▸ **TEXTO EM ANÁLISE**:

※ ※ ※

Estamos falando de um homem com mais tempo de Roma que Turkson; afinal, Sarah estudou na Universidade Gregoriana nos anos 60 e vem atuando no Vaticano desde 2001 em postos de menor visibilidade. Ele também adquiriu suficiente experiência pastoral como arcebispo de Conakry, na Guiné, por 22 anos. Fala bem francês, inglês e italiano.

Sarah é visto como razoavelmente tradicionalista e discreto o bastante, um homem que não busca a atenção da mídia e que, provavelmente como consequência disso, não tem histórico de controvérsias ou de episódios potencialmente embaraçosos. Mais que isso, é também visto como um eficiente articulador de bastidores, que recentemente venceu, numa disputa interna, a federação de caridade Cáritas Internacional, com sede em Roma. Além disso tudo -- e não é difícil ver por que observadores do Vaticano levam a candidatura de Sarah a sério – talvez ele não seja um competidor de elite, mas alguém que pode "comer pelas beiradas". Como bônus, Sarah tem 67 anos e está exatamente na faixa etária que muitos cardeais acreditam ser a ideal para um pontificado nem breve nem extenso demais.

※ ※ ※

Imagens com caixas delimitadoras

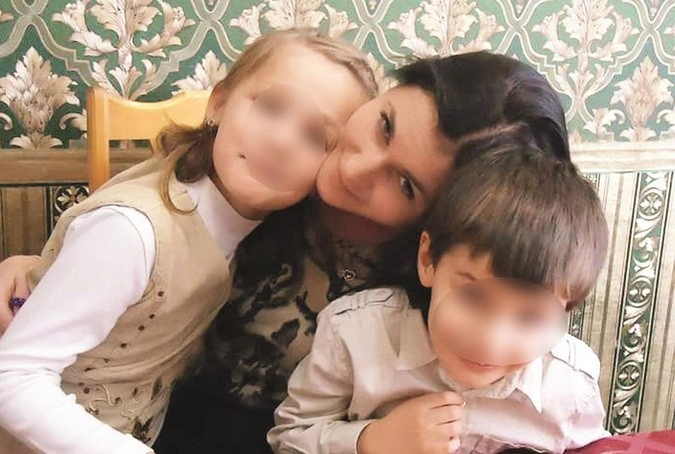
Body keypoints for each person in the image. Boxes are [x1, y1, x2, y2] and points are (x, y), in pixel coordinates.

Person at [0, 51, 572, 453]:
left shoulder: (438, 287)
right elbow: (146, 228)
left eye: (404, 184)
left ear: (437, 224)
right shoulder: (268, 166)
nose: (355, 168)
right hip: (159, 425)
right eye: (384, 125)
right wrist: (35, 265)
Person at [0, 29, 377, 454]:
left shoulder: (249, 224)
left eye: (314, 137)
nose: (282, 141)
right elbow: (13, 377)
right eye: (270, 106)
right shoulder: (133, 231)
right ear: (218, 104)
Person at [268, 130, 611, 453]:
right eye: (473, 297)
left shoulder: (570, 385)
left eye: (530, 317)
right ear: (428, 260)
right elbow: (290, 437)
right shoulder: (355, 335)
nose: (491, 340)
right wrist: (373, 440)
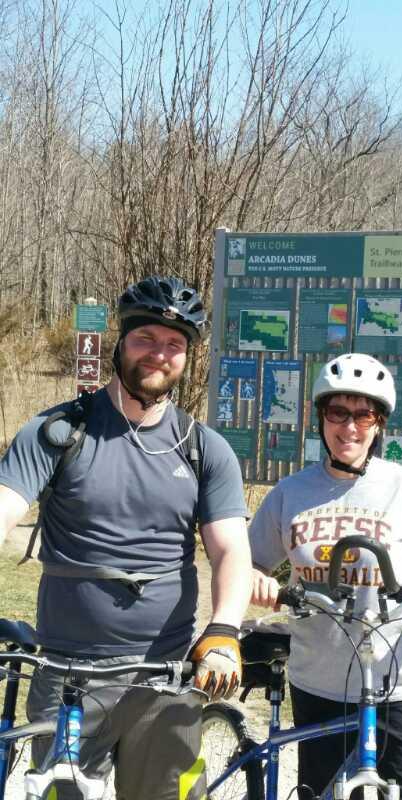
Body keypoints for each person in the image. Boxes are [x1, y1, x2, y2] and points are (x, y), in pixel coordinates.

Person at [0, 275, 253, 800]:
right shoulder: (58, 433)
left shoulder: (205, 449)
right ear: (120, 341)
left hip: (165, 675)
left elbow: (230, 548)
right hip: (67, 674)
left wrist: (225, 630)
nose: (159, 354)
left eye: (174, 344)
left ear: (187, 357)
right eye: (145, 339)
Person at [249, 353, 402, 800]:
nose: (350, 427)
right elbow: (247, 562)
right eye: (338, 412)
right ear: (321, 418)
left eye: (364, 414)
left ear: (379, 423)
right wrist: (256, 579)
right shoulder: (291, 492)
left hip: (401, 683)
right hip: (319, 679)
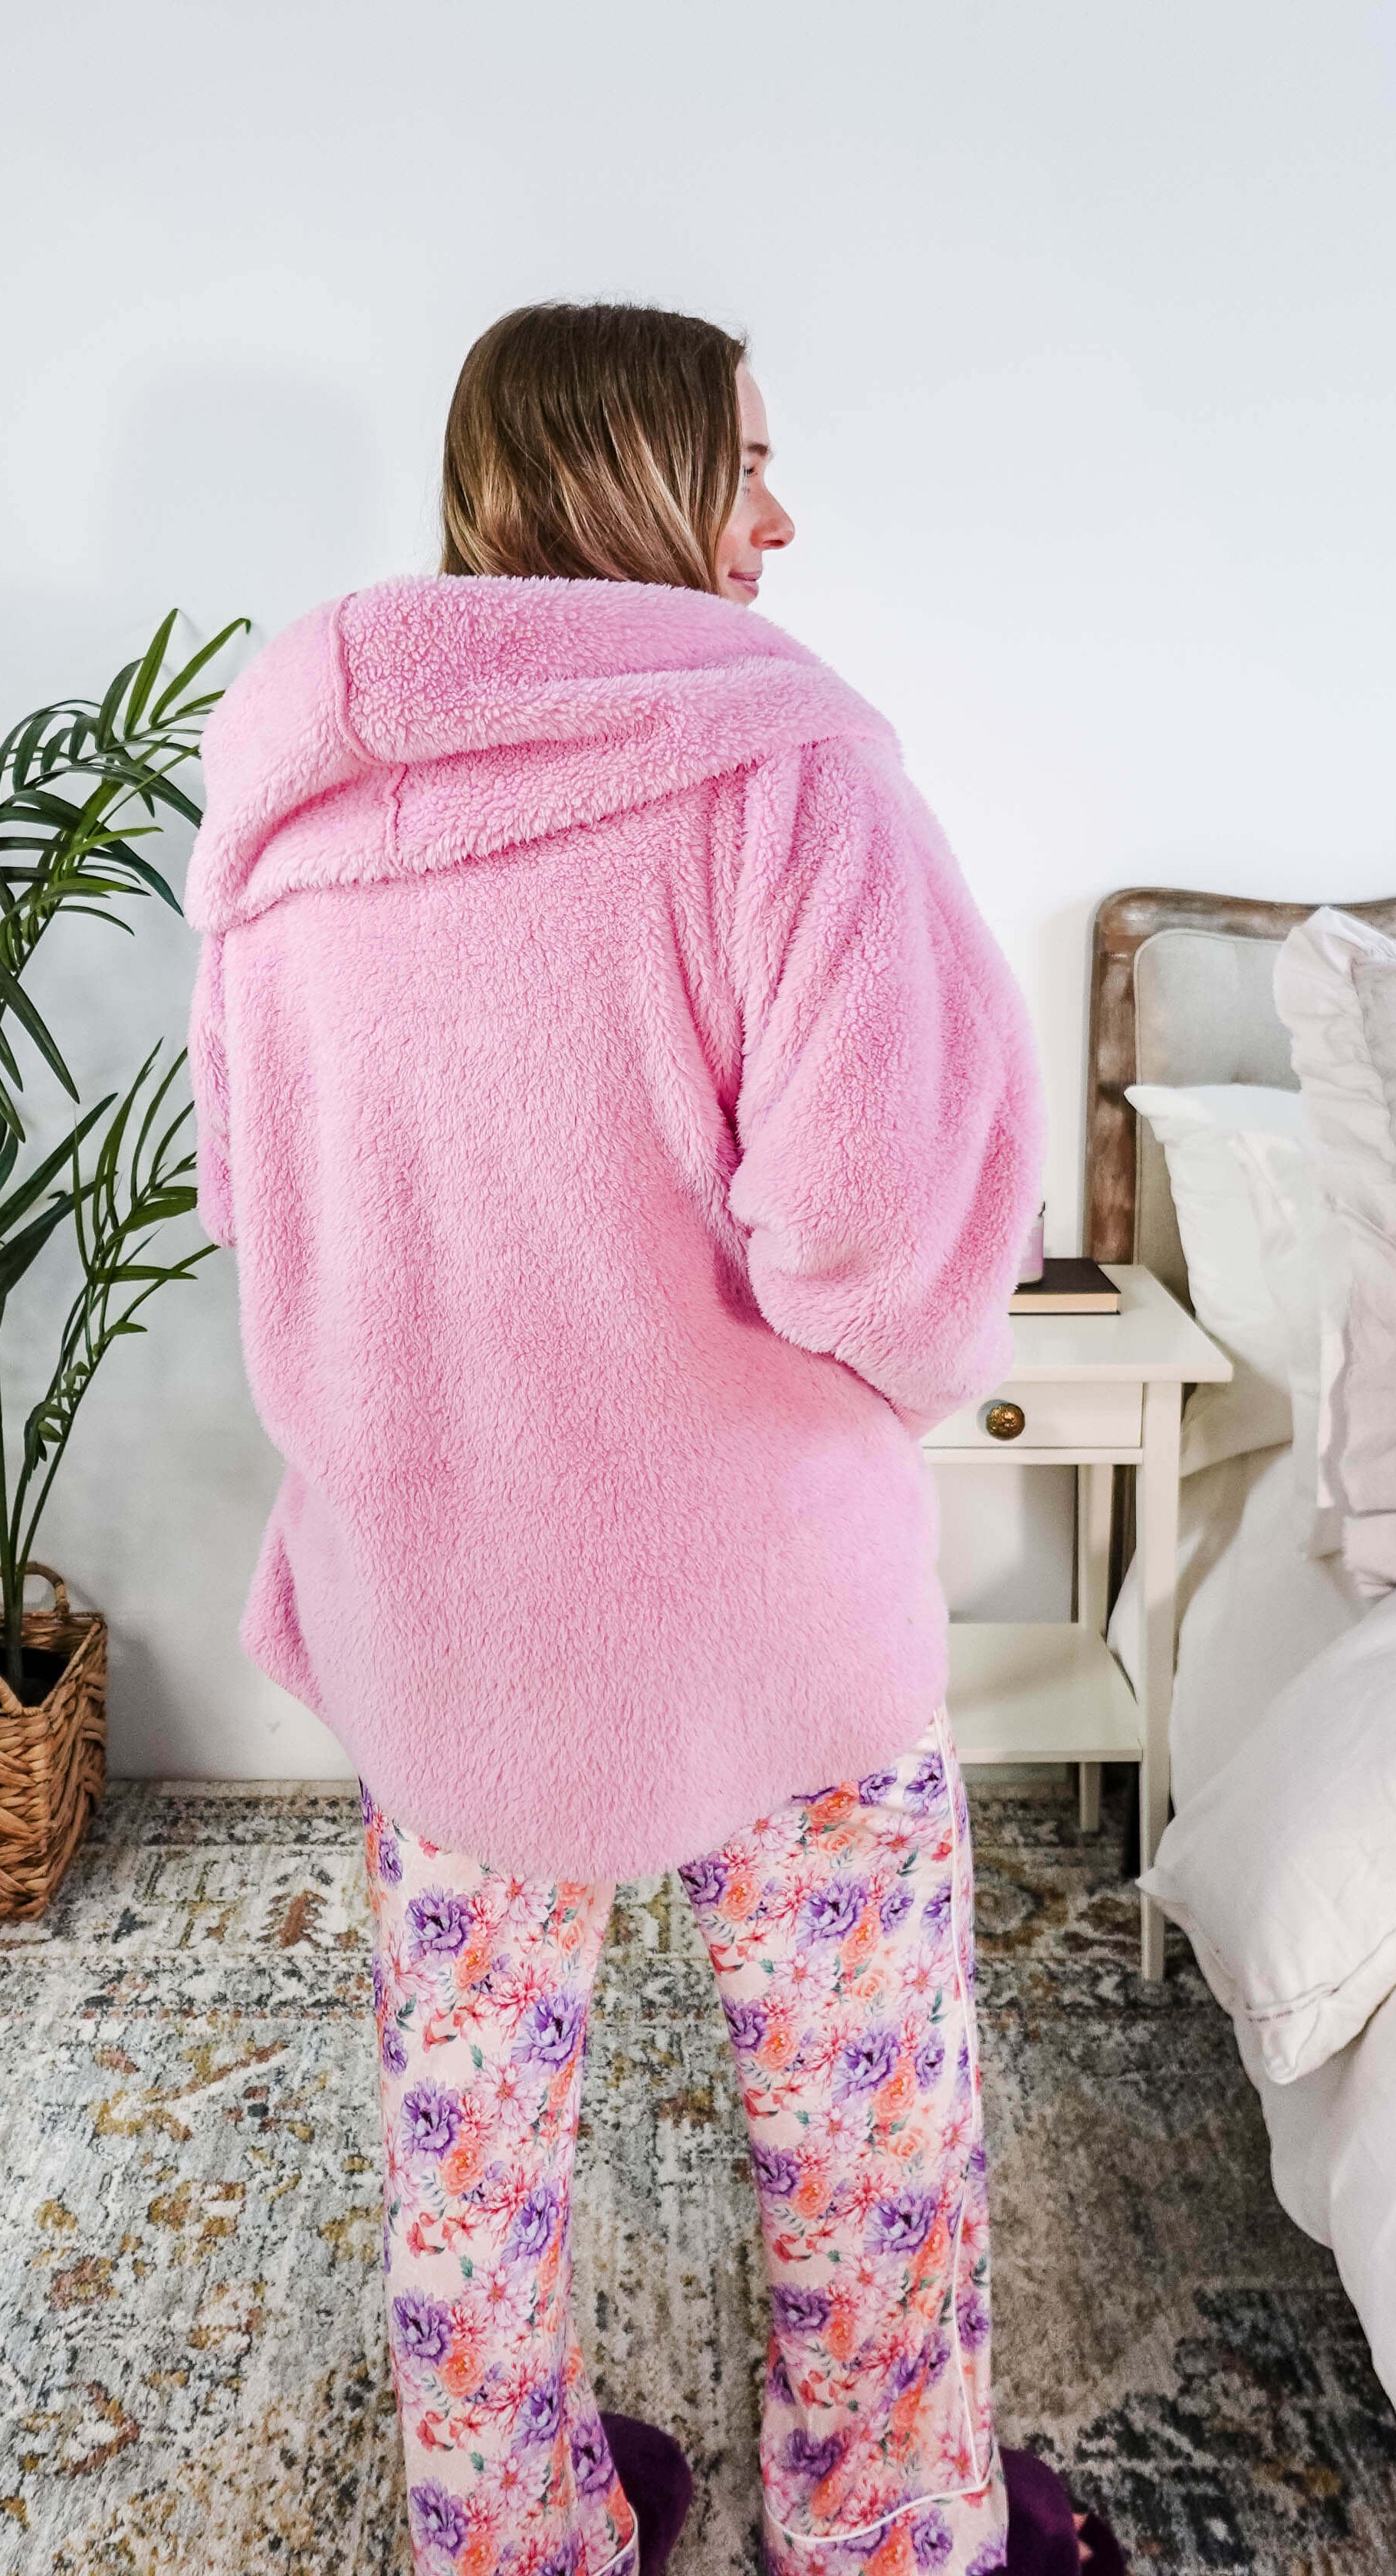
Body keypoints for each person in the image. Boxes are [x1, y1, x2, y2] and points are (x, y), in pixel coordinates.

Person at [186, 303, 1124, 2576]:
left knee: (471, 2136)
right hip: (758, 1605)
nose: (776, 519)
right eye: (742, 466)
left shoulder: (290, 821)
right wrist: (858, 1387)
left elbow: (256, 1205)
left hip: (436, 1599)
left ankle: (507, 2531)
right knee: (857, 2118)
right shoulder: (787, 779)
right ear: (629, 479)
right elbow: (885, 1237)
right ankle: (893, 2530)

※ ※ ※

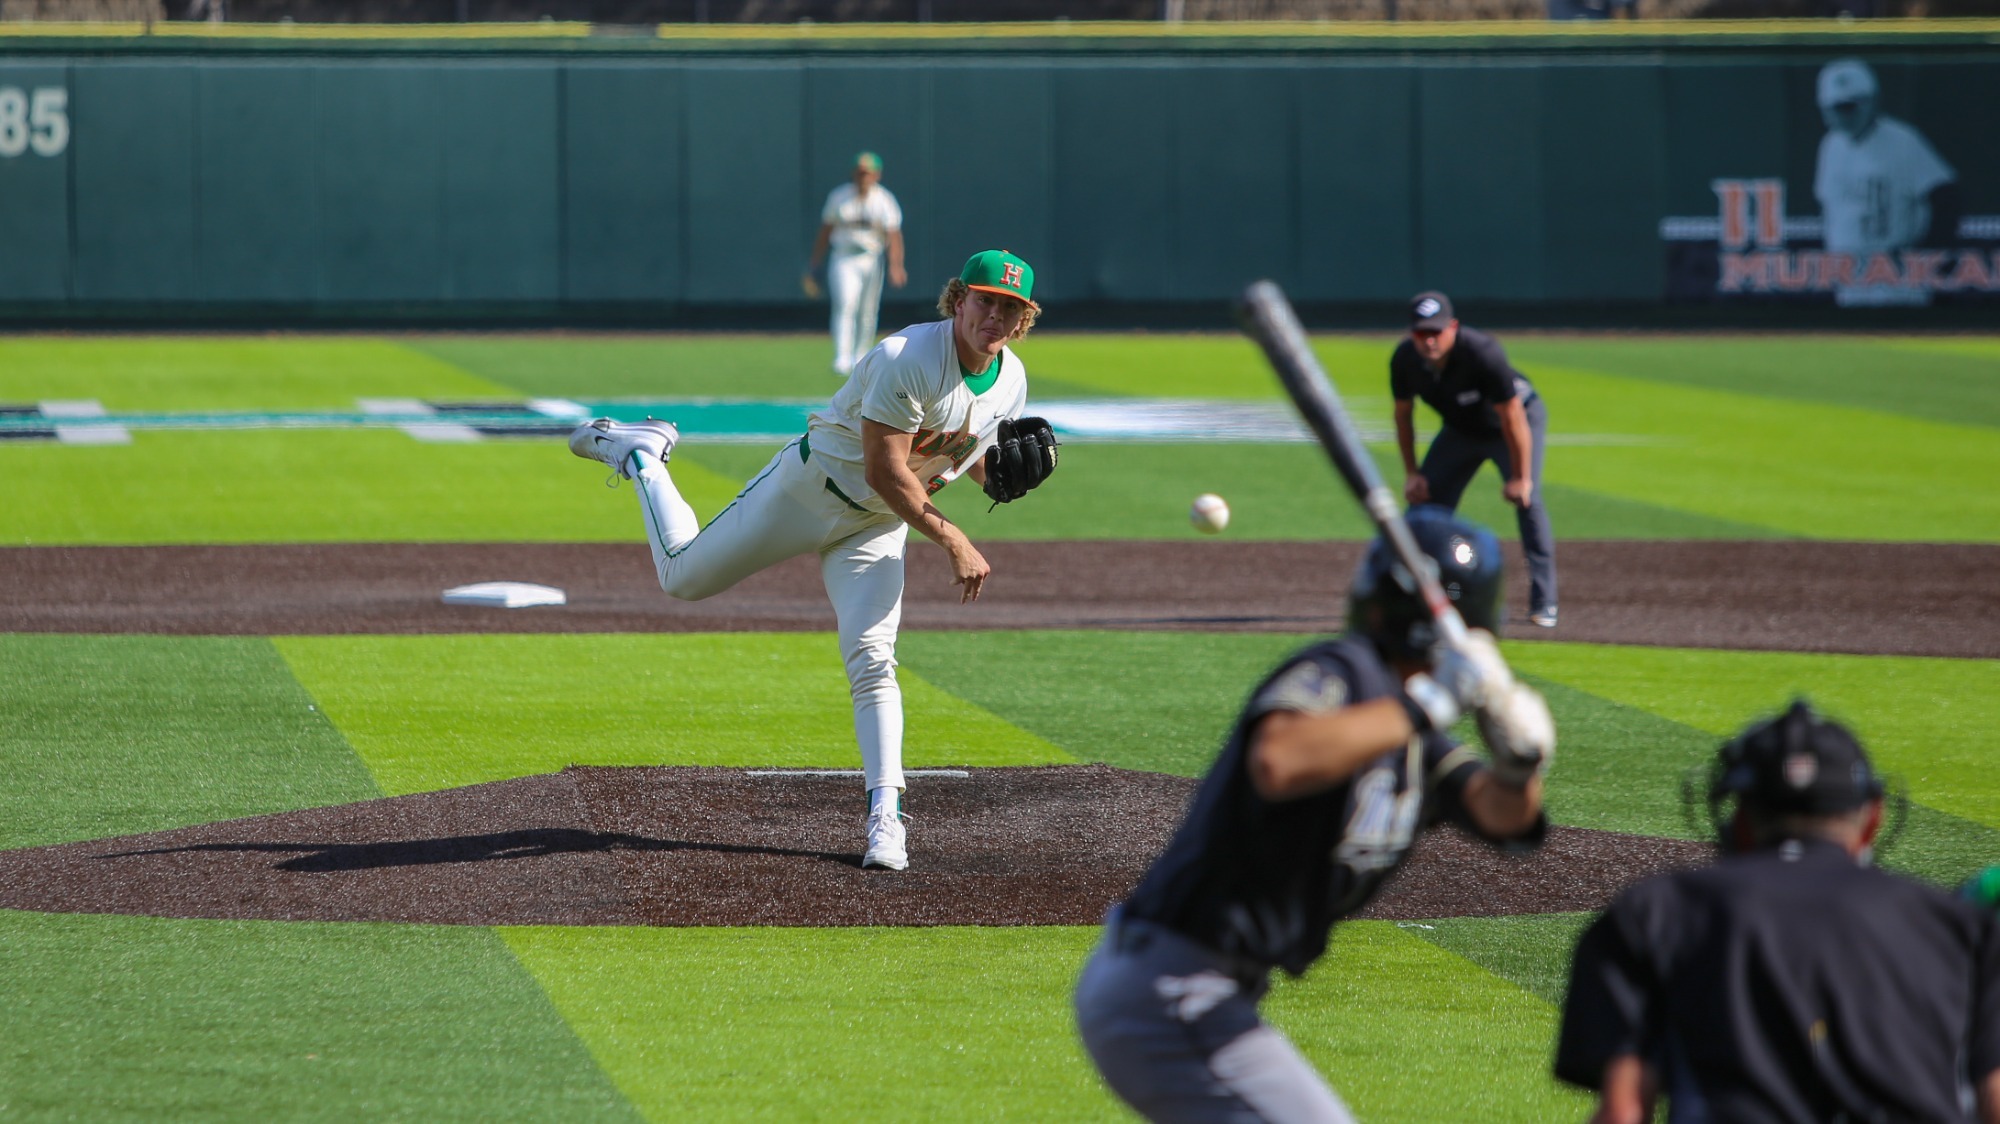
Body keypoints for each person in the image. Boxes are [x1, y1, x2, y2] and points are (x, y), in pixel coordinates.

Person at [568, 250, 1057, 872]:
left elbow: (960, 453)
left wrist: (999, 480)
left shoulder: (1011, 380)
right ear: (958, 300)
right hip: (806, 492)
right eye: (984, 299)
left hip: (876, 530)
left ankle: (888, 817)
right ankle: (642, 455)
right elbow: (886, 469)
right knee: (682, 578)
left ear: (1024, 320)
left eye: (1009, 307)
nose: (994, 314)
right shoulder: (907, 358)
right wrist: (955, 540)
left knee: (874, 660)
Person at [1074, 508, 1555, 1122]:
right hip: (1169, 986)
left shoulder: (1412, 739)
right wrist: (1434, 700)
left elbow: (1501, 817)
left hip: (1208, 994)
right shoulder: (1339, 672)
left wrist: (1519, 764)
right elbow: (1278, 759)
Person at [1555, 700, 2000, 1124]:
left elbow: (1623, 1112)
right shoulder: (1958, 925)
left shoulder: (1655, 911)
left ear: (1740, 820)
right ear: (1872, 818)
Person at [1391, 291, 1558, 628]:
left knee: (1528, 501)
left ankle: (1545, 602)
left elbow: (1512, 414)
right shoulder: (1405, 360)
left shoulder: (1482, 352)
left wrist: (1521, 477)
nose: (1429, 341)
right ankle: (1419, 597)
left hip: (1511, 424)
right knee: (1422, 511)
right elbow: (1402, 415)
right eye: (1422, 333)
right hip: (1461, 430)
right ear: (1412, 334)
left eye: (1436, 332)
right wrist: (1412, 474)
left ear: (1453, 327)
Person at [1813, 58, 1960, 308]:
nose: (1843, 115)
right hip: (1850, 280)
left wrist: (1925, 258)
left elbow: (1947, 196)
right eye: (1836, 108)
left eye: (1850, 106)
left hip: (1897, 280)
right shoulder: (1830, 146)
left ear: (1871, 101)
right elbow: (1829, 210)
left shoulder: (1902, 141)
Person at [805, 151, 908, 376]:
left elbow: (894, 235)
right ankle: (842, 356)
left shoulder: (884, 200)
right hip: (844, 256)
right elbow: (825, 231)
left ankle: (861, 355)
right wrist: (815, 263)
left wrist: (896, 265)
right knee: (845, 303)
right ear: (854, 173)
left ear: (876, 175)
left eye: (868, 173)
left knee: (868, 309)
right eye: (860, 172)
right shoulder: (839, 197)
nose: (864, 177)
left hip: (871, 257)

※ ※ ※

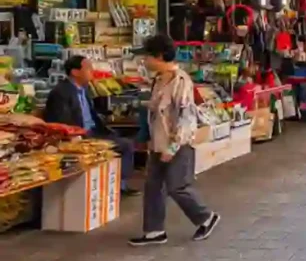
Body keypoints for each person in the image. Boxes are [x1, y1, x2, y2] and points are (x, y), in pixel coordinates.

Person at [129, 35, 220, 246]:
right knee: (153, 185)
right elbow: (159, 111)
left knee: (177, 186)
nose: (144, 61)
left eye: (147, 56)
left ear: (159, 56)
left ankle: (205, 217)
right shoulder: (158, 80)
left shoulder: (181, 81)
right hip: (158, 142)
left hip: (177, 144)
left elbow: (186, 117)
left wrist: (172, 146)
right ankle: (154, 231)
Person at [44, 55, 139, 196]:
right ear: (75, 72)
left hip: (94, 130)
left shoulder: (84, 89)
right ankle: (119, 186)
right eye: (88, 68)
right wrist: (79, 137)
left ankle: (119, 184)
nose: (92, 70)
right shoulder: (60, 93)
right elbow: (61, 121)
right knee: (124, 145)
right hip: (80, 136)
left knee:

※ ※ ※

▸ **TAREFAS**:
[1] Reproduza o trecho do texto sobre Sarah que começa com as palavras que contêm "Sarah é visto" e termina com "nem extenso demais.".
[2] Segundo o texto sobre Sarah, por quantos anos ele foi arcebispo de Conakry?
[3] Dê continuidade ao texto sobre Sarah a partir do ponto em que ele termina.

▸ **RESPOSTAS**:
[1]
Sarah é visto como razoavelmente tradicionalista e discreto o bastante, um homem que não busca a atenção da mídia e que, provavelmente como consequência disso, não tem histórico de controvérsias ou de episódios potencialmente embaraçosos. Mais que isso, é também visto como um eficiente articulador de bastidores, que recentemente venceu, numa disputa interna, a federação de caridade Cáritas Internacional, com sede em Roma. Além disso tudo -- e não é difícil ver por que observadores do Vaticano levam a candidatura de Sarah a sério – talvez ele não seja um competidor de elite, mas alguém que pode "comer pelas beiradas". Como bônus, Sarah tem 67 anos e está exatamente na faixa etária que muitos cardeais acreditam ser a ideal para um pontificado nem breve nem extenso demais.

[2] Por 22 anos.

[3]
Sarah nasceu em 1945, no país depois conhecido como Guiné Francesa. Entrou no seminário na vizinha Costa do Marfim e voltou para casa para continuar seus estudos em 1960, mas um ano depois o governo de inspiração marxista do Partido Democrático da Guiné nacionalizou todas as escolas católicas, inclusive o seminário em que ele estava. Sarah e seus colegas tiveram de se redistribuir por outros centros de formação. Ele finalmente concluiu sua graduação no Senegal, depois seguiu para a Universidade Gregoriana, em Roma, e passou pelo Studium Biblicum Franciscanum, em Jerusalém. Dez anos após sua ordenação, Sarah foi nomeado arcebispo de Conakry em 1979, ainda antes de completar 34 anos.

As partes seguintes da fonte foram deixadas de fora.